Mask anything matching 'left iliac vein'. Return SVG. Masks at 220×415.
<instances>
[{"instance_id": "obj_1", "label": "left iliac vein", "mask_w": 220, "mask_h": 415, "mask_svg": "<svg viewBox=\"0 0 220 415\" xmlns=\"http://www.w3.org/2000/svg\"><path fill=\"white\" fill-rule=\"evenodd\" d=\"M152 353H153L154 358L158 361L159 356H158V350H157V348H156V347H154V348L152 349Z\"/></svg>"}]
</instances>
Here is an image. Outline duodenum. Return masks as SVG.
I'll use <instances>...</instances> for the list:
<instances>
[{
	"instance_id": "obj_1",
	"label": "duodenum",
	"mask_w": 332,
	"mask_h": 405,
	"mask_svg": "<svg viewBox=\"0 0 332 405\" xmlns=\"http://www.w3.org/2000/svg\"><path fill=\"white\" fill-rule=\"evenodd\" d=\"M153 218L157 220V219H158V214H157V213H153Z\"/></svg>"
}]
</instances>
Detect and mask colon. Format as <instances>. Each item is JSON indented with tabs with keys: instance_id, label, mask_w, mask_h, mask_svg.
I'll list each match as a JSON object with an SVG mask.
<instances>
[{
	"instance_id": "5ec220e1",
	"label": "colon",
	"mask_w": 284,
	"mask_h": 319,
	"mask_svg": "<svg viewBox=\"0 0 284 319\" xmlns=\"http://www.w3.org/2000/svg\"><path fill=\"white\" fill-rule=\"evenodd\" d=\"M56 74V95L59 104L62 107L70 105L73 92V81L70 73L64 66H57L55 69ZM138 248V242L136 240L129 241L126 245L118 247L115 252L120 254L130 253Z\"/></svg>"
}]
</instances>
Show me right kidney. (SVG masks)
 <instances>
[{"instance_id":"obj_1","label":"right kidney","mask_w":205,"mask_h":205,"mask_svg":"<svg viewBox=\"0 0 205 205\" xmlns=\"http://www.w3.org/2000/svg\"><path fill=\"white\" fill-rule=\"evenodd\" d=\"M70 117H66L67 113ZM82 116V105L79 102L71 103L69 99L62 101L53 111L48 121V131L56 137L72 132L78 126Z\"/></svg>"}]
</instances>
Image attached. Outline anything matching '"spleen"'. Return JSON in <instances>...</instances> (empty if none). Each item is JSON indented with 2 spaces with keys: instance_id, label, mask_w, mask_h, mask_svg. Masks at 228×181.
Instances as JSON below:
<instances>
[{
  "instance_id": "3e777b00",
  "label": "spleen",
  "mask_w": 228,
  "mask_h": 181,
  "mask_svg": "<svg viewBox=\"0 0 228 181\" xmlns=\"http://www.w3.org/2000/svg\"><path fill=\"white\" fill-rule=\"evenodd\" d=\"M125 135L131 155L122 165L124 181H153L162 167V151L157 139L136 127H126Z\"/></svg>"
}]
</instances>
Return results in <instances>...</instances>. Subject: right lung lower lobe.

[WHAT THE TASK ASKS]
Update the records above by replacing every "Return" with "Output", and leave everything else unchanged.

[FINISHED TASK]
Mask anything matching 'left iliac vein'. Output SVG. Masks at 220×415.
<instances>
[{"instance_id": "obj_1", "label": "left iliac vein", "mask_w": 220, "mask_h": 415, "mask_svg": "<svg viewBox=\"0 0 220 415\" xmlns=\"http://www.w3.org/2000/svg\"><path fill=\"white\" fill-rule=\"evenodd\" d=\"M152 353H153L154 358L158 361L159 356H158V350H157V348H156V347H154V348L152 349Z\"/></svg>"}]
</instances>
Here is an image. Outline duodenum. Output masks as SVG.
I'll use <instances>...</instances> for the list:
<instances>
[{
	"instance_id": "obj_1",
	"label": "duodenum",
	"mask_w": 332,
	"mask_h": 405,
	"mask_svg": "<svg viewBox=\"0 0 332 405\" xmlns=\"http://www.w3.org/2000/svg\"><path fill=\"white\" fill-rule=\"evenodd\" d=\"M153 218L157 220V219H158V214H157V213H153Z\"/></svg>"
}]
</instances>
Detect and mask colon. Format as <instances>. Each item is JSON indented with tabs with keys: instance_id, label, mask_w, mask_h, mask_svg.
I'll list each match as a JSON object with an SVG mask.
<instances>
[{
	"instance_id": "5ec220e1",
	"label": "colon",
	"mask_w": 284,
	"mask_h": 319,
	"mask_svg": "<svg viewBox=\"0 0 284 319\" xmlns=\"http://www.w3.org/2000/svg\"><path fill=\"white\" fill-rule=\"evenodd\" d=\"M56 74V95L59 104L62 107L70 105L73 92V81L70 73L64 66H57L55 69ZM138 248V242L136 240L129 241L126 245L118 247L115 252L120 254L130 253Z\"/></svg>"
}]
</instances>
Show me right kidney. (SVG masks)
 <instances>
[{"instance_id":"obj_1","label":"right kidney","mask_w":205,"mask_h":205,"mask_svg":"<svg viewBox=\"0 0 205 205\" xmlns=\"http://www.w3.org/2000/svg\"><path fill=\"white\" fill-rule=\"evenodd\" d=\"M70 117H66L67 113ZM82 116V105L79 102L71 103L69 99L62 101L53 111L48 121V131L56 137L72 132L78 126Z\"/></svg>"}]
</instances>
Image attached. Outline anything matching '"spleen"'. Output JSON in <instances>...</instances> (empty if none). Each item is JSON indented with 2 spaces with keys: instance_id, label, mask_w, mask_h, mask_svg. Masks at 228×181.
Instances as JSON below:
<instances>
[{
  "instance_id": "3e777b00",
  "label": "spleen",
  "mask_w": 228,
  "mask_h": 181,
  "mask_svg": "<svg viewBox=\"0 0 228 181\" xmlns=\"http://www.w3.org/2000/svg\"><path fill=\"white\" fill-rule=\"evenodd\" d=\"M125 135L131 155L122 165L124 181H153L162 167V151L157 139L136 127H126Z\"/></svg>"
}]
</instances>
Output results in <instances>...</instances>. Subject: right lung lower lobe.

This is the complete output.